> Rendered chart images
[Start of Attachment]
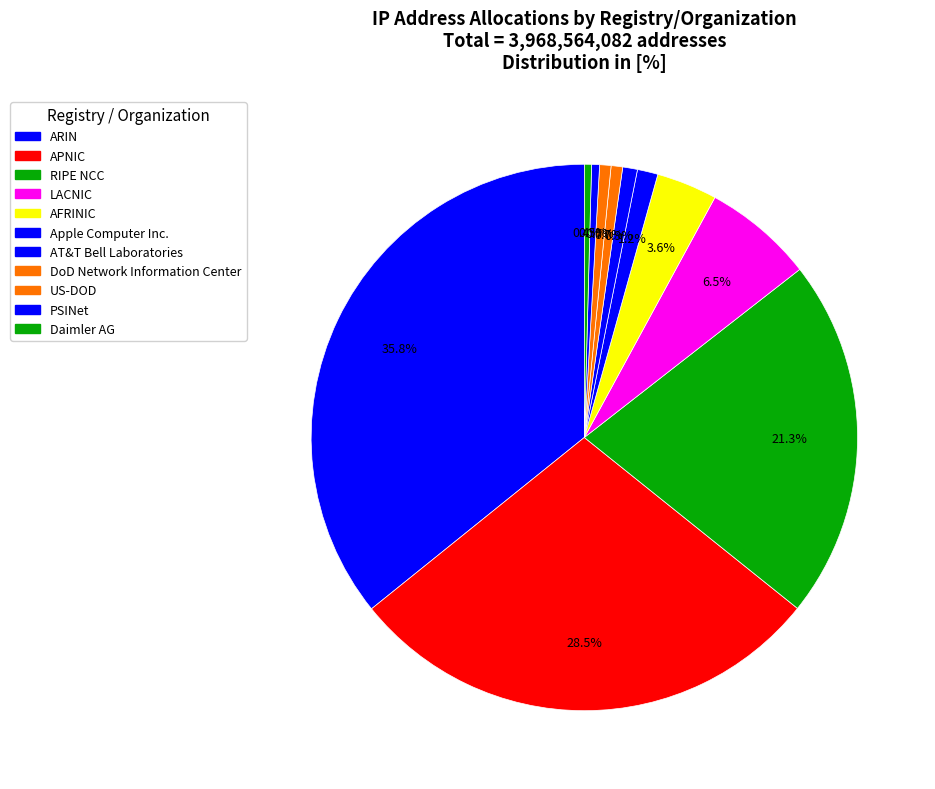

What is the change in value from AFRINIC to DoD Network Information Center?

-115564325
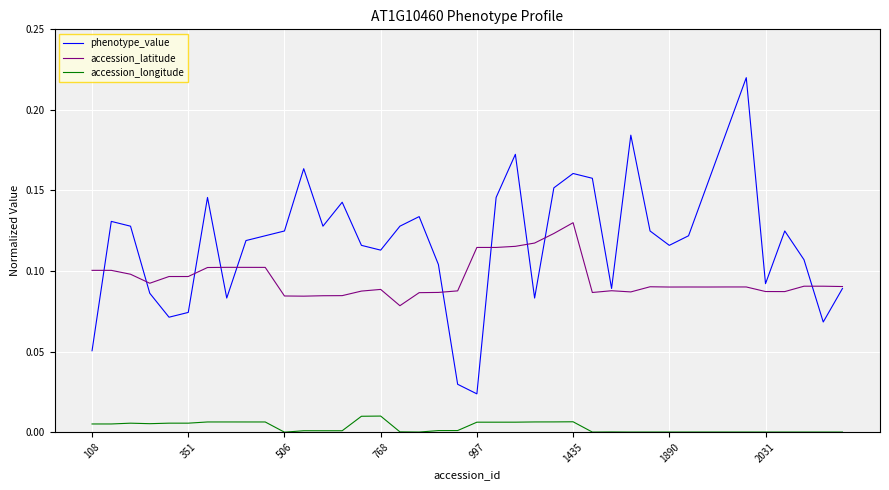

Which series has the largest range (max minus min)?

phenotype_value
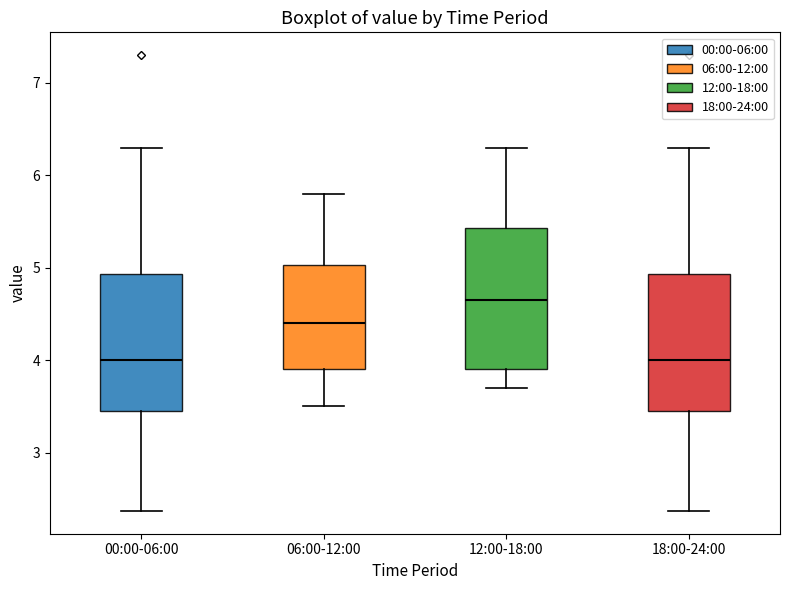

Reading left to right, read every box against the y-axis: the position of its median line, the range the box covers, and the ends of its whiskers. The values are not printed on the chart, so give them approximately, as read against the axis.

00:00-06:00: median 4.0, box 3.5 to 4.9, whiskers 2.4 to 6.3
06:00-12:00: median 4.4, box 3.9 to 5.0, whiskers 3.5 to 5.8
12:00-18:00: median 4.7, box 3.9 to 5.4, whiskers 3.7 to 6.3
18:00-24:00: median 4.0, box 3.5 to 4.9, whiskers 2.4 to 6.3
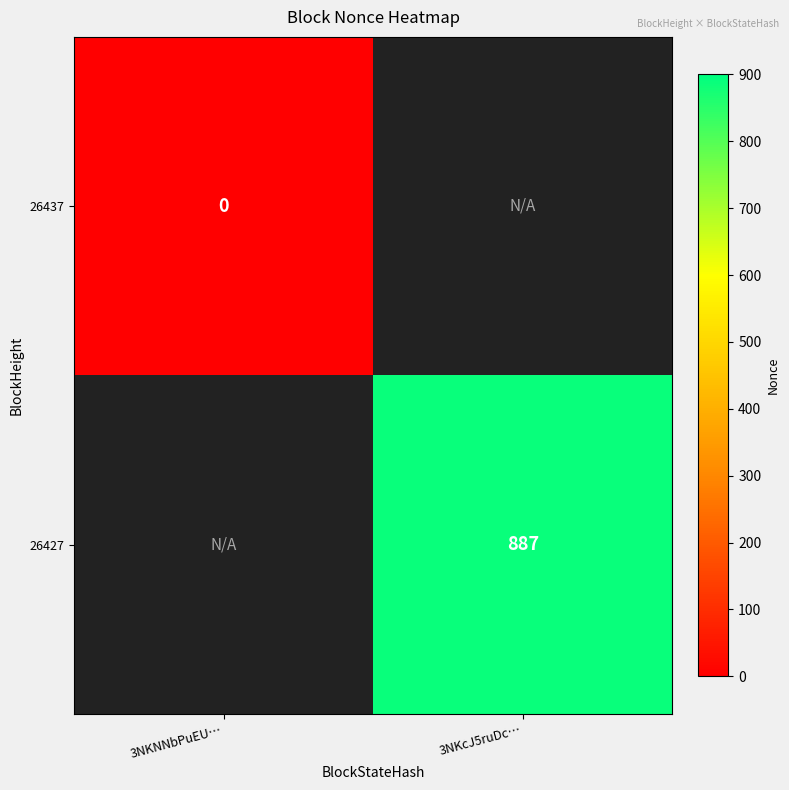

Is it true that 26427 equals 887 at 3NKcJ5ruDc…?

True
[End of Attachment]
> Task item
Count the lines in the records above that contain the word "median". Give only that number.

> Solved exercise
5